Did the Eagle Creek fire renew the Columbia Gorge?

See photographer Trip Jennings’ images of the Columbia Gorge after the fire.

For Gorge-lovers, the media coverage while the fire was burning was hard to bear.  It painted a picture of a charred wasteland burnt beyond recognition, with not a single green tree left behind.  Making matters worse, logging lobbyists and anti-environmental politicians quickly sought to exploit the fire to promote more clearcutting on our public lands. 

As early as September 6th, firefighters were urging media outlets to tone down the rhetoric. "The gorge still looks like the gorge,” Lt. Damon Simmons, spokesman for the Portland Fire & Rescue Bureau told the Oregonian newspaper. “...It’s not a blackened, destroyed no-man’s land." 

Make no mistake, the Eagle Creek fire was a very serious and dangerous event.  It disrupted the lives of thousands of people, and firefighters from across the region responded to it to try and protect homes and communities.  It is only natural that people react with fear and concern over a major forest fire, particularly one burning in such a beloved area of public land.

But media coverage and politicians often ignore the fact that such fires are natural, and often beneficial, events.  Fires are as important to the health and resilience of forests in the Pacific Northwest as rain and soil.  Rather than a charred wasteland, aerial photos show that the Eagle Creek fire actually burned in a mosaic pattern—exactly the kind of fire that our forests and wildlife need.

The fires burn hot in some areas and most trees die, while much of the forest burns lightly or not at all.  While heavily burned areas may initially be ugly to the human eye, they create openings which enable diverse vegetation to grow, which in turn provides fruit, seeds, and nectar for wildlife to thrive. These areas also create standing dead trees (snags) that many animals rely on for food and shelter. Unlike logging, fire leaves these dead trees behind, where they return nutrients to the soil, stabilize steep slopes, and protect the next generation of forest.  The “early seral” forest that returns a few years after the fire is among the most vibrant and important wildlife habitat in the Pacific Northwest.  Fire is so beneficial to wildlife that the US Fish and Wildlife Service has created fact sheets to try and educate the plublic about its importance.
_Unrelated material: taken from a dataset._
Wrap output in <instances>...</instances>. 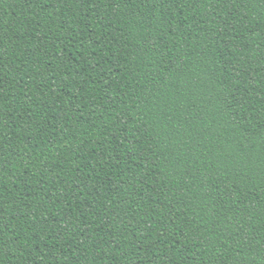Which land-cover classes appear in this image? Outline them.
I'll use <instances>...</instances> for the list:
<instances>
[{"label": "trees", "instance_id": "trees-1", "mask_svg": "<svg viewBox=\"0 0 264 264\" xmlns=\"http://www.w3.org/2000/svg\"><path fill=\"white\" fill-rule=\"evenodd\" d=\"M0 264H264V0H0Z\"/></svg>", "mask_w": 264, "mask_h": 264}]
</instances>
The good news is that it appears the Eagle Creek fire mostly burned in a mosaic pattern.  There are still reasons to be concerned about soil erosion, and damage to popular hiking trails and recreational areas, but the environment is going to be just fine.  In the coming years the Gorge will continue to be a place of stunning beauty, with a mix of green old-growth, ghostly silver snags, a profusion of wildflowers, and a stunning abundance of native wildlife, from birds and elk to bees and butterflies.  It will still be a spectacular place for people from around the world to come and be amazed by the beauty and resilence of nature.

Rep. Greg Walden wants commercial logging in the Columbia Gorge National Scenic Area.The bad news is that logging lobbyists and some politicians, including Oregon’s Rep. Greg Walden, are already trying to exploit the Eagle Creek fire to promote more logging of our public lands.

Taking a break from his typical fundraising routine in Washington, DC, Walden briefly returned to Oregon to hold a press conference in Troutdale on Sept. 9th, where he announced HB 3715, legislation to allow clearcut “salvage” logging in the Columbia Gorge National Scenic Area.  His bill would block local communities, recreation groups, and conservation organizations from having a voice in how the Gorge should be restored and protected after the fire, while requiring the Forest Service to clearcut at least 10,000 acres of both living and dead trees in the National Scenic Area.  Worse, the bill doesn’t just apply to fire (wind storms, heavy snow, flooding, and other natural events could trigger future logging), and it isn’t just limited to Gorge (it would open up every National Scenic Area in the country).  

Worst of all, Walden is trying to mislead the public into believing the idea that Gorge is devastated, a place not worth visiting or protecting.  That effort to intentionally mislead to promote aggressive logging in the National Scenic Area is not only bad for the environment, its bad for the economy of gateway communities like Cascade Locks and Hood River.

Walden’s “clearcut the forest in order to save it” bill, and the downright apocalyptic imagery conjured up by the initial media coverage of the Eagle Creek fire, hearken back to the fires in Yellowstone National Park in 1988.  Then, as now, initial media accounts described the fires as devastating the environment, and politicians rushed to blame the National Park Service and environmentalists for “ruining” Yellowstone.  They demanded the park be opened to logging, and with an aggressive program to replant millions of pine trees rather than letting the landscape recover naturally.

Now, two decades later, we know the fires did more to restore the health of Yellowstone than any other event in the last 100 years.  Chances are very good that in 20 years we will say the same thing about the Eagle Creek Fire and the Columbia Gorge—but only if we let nature, not clearcuts, shape its recovery. 

The worst we can do to the Gorge, and to other forests recovering from fire, is allow politicians like Greg Walden, and lobbyists from the clearcutting industry, to turn turn chainsaws, bulldozers, and log trucks loose in them.